In the FAAN local case studies, we found that local suppliers were effectively excluded from food procurement in Manchester, although the council was supportive of Local Food Systems in other ways. In contrast, support bodies in Cumbria had done much to support local businesses that wished to tender for procurement contracts. For example, local organisations (e.g. Cumbria Organics, Distinctly Cumbrian, Cumbria Community Foundation), which support local food businesses have provided training for small businesses on how to tender for large orders, and food procurement contracts have also tended to be split into smaller parts.
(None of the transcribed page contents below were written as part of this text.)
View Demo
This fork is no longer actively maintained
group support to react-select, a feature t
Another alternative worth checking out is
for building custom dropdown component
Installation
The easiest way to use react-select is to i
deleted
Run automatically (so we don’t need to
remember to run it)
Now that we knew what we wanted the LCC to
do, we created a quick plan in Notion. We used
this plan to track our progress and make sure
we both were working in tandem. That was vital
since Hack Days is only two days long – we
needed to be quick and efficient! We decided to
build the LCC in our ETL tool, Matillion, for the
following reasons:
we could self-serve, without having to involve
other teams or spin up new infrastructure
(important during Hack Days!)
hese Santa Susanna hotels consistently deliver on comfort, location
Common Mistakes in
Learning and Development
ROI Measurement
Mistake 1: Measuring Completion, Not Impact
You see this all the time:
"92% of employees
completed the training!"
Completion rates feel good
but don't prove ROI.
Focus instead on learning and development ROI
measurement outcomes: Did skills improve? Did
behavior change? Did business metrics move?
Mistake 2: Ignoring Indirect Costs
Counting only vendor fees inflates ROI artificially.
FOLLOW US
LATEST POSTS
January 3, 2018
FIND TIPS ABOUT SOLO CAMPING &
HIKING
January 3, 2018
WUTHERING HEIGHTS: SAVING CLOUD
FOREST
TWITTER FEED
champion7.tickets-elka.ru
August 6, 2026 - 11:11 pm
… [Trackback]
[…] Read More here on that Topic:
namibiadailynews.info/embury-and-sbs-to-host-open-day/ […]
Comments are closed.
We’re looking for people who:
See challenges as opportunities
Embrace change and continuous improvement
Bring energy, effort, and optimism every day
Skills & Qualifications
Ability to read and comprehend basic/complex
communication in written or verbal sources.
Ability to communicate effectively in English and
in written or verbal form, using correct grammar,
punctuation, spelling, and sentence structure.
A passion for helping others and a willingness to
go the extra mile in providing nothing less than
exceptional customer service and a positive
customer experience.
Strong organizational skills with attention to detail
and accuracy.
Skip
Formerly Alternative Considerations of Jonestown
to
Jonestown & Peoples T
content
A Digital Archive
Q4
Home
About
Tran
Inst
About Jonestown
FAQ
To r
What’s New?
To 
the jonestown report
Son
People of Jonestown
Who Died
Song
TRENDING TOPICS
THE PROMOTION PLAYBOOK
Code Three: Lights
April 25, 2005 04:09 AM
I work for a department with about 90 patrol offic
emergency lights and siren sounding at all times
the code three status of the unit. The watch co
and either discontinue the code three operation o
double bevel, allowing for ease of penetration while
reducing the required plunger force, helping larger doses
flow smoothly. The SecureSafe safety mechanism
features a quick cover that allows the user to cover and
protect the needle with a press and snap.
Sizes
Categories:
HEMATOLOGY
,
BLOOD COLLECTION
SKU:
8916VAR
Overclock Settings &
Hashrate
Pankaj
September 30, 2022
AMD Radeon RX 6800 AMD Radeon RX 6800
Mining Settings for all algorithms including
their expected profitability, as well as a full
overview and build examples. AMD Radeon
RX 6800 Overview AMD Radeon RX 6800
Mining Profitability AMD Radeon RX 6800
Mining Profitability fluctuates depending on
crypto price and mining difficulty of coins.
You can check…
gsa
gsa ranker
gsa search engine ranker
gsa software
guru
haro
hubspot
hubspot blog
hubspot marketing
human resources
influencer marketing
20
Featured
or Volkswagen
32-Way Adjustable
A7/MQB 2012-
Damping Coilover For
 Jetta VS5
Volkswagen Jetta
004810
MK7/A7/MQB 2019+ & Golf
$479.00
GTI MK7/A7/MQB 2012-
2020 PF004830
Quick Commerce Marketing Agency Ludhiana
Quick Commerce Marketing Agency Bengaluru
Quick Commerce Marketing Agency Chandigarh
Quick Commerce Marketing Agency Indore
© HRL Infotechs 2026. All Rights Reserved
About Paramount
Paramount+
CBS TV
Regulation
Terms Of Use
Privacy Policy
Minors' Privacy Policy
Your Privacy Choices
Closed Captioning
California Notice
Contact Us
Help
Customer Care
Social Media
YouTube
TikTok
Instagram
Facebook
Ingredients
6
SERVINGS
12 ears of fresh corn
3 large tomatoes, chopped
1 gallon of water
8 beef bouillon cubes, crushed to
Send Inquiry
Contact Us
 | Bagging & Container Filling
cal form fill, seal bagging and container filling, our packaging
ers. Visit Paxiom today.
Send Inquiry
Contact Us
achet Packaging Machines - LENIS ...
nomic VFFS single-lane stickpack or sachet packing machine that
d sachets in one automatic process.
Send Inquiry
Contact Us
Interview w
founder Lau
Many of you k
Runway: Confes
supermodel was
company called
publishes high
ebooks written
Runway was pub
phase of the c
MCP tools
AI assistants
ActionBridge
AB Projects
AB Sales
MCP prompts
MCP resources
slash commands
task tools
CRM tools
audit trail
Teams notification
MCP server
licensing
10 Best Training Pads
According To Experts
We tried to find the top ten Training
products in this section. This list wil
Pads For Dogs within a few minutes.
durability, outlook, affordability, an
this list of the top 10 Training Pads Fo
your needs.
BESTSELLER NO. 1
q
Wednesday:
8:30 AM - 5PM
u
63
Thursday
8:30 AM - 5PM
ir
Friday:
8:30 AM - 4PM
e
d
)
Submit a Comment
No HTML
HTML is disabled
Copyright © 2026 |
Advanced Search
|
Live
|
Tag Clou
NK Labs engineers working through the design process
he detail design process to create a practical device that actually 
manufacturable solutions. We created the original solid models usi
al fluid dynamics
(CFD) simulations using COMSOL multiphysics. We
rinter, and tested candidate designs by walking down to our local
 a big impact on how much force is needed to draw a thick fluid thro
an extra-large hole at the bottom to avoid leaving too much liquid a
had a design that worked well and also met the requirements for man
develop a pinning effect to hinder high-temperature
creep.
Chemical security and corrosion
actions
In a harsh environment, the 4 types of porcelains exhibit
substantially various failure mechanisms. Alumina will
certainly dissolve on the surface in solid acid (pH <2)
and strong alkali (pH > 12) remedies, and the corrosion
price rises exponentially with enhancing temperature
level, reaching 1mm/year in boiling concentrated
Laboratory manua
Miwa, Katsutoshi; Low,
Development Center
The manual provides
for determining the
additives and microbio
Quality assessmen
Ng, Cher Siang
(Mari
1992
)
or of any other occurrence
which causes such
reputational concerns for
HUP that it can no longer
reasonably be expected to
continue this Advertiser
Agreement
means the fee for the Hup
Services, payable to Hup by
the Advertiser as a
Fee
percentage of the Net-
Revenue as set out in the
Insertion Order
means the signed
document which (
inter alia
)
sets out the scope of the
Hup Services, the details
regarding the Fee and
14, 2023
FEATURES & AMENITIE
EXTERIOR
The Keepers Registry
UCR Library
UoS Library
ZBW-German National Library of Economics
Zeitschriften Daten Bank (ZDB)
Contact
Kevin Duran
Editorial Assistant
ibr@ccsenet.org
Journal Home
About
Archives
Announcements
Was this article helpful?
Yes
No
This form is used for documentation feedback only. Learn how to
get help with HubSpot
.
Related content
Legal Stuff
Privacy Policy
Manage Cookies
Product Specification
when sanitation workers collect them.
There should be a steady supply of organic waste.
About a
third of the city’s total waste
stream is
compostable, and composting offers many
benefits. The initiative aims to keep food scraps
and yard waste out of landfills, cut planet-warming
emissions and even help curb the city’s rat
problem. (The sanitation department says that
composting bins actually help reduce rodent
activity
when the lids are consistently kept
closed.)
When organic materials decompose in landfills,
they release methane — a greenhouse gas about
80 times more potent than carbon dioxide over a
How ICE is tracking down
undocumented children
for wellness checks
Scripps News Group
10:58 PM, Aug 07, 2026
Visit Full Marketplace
Cumbria Rural Enterprise Agency has helped small-scale food producers bear the burdens of compliance with hygiene regulations by providing the necessary shared infrastructure – e.g. commercially equipped kitchens, refrigeration, storage etc.
[48]
Small grants have also made a difference: for example, the RDP funded one small-scale manufacturer to buy a machine for making small-sized (rather than its existing large-size) meat pies, enabling it to gain contracts to supply schools and old peoples’ homes.
50.
Government could do more to facilitate local food sourcing in public procurement, for example by collecting experiences of local sourcing through quality and environmental criteria (which may sometimes justify a higher price) and sharing best local practice nationally. Local food procurement also needs to be expanded to include prisons, old people’s homes and hospitals, as well as schools.